Write out each line below precisely, passing over the pictures.

(RECORDS TO PROCESS)

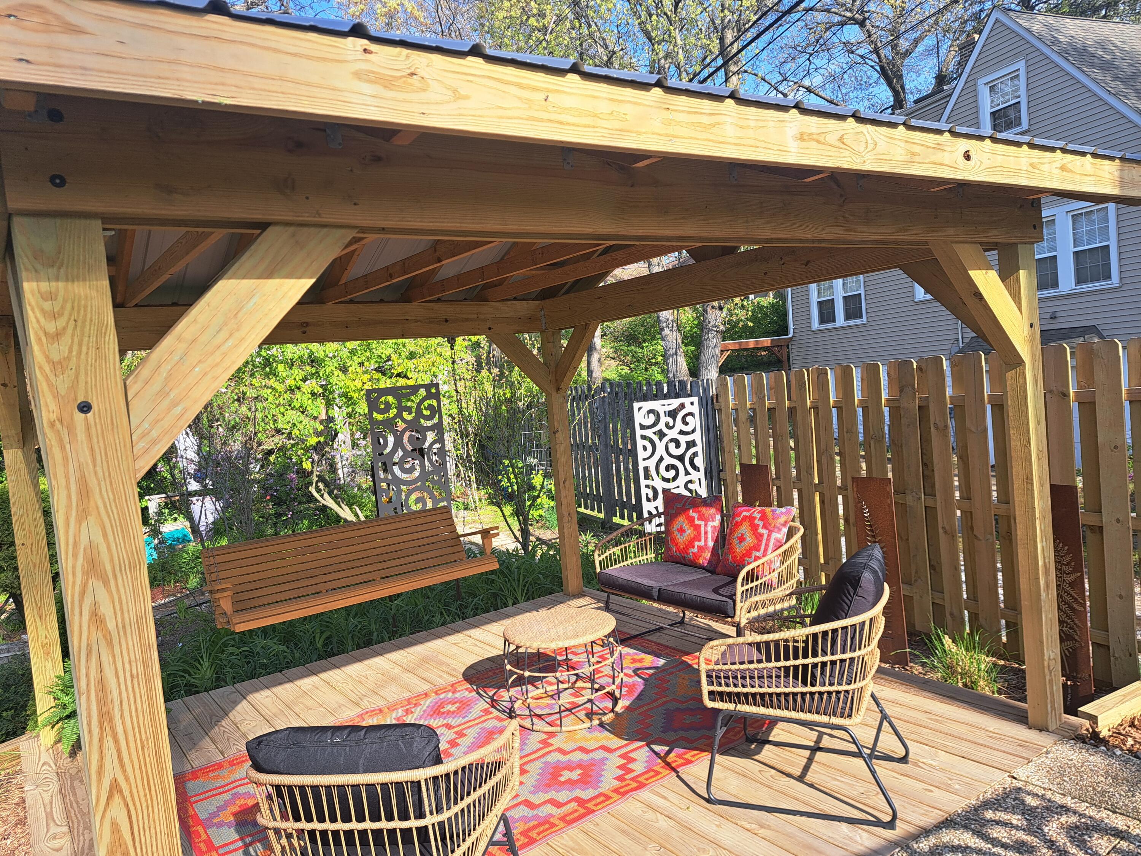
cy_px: 428
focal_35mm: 24
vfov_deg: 56.8
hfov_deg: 71.6
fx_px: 791
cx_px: 570
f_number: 1.8
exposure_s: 1/451
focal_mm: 5.23
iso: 50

(End RECORDS TO PROCESS)

REPLY TO THE TASK:
cy_px: 428
focal_35mm: 24
vfov_deg: 56.8
hfov_deg: 71.6
fx_px: 791
cx_px: 570
f_number: 1.8
exposure_s: 1/451
focal_mm: 5.23
iso: 50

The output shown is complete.